Entries taken from a collection
════
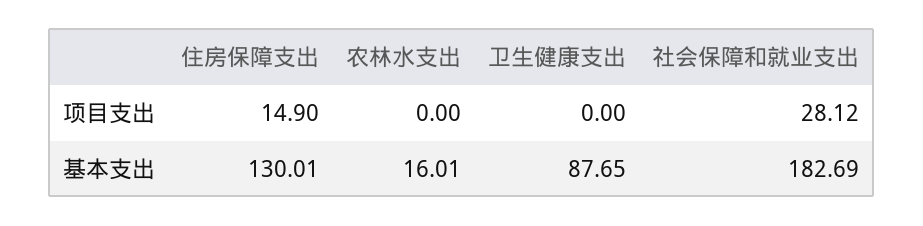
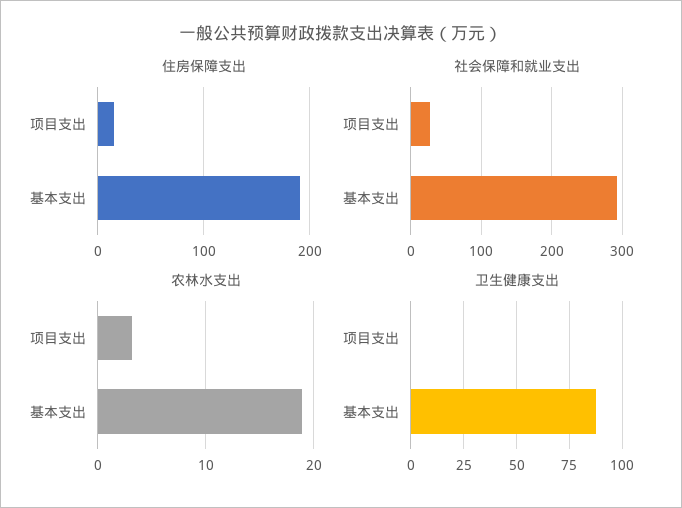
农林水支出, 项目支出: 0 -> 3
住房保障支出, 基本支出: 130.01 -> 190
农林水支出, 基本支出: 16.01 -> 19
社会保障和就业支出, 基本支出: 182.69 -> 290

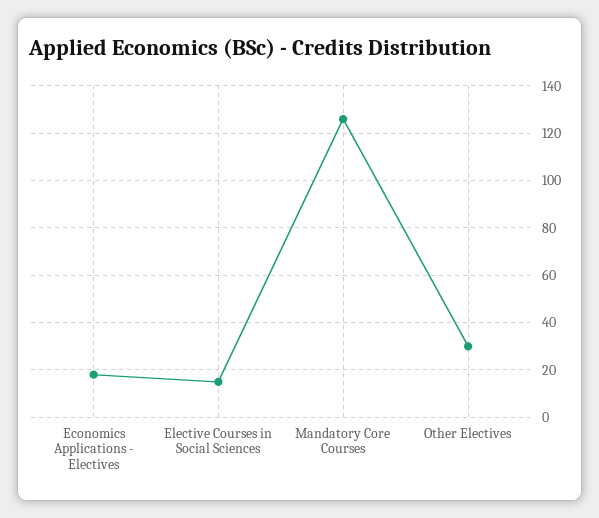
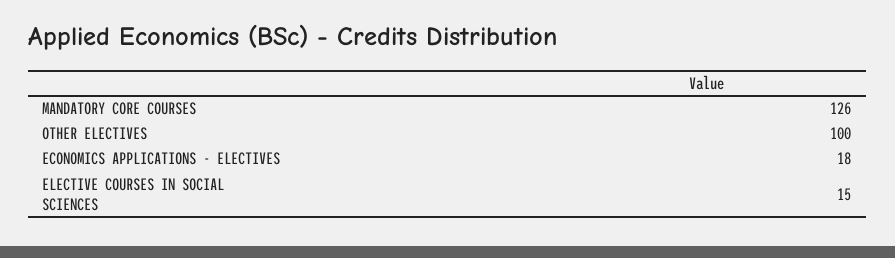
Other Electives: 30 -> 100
════
Without the pictures, please output every record exactly.

▶ _RESULT FOR THIS EXERCISE_
农林水支出, 项目支出: 0 -> 3
住房保障支出, 基本支出: 130.01 -> 190
农林水支出, 基本支出: 16.01 -> 19
社会保障和就业支出, 基本支出: 182.69 -> 290

Other Electives: 30 -> 100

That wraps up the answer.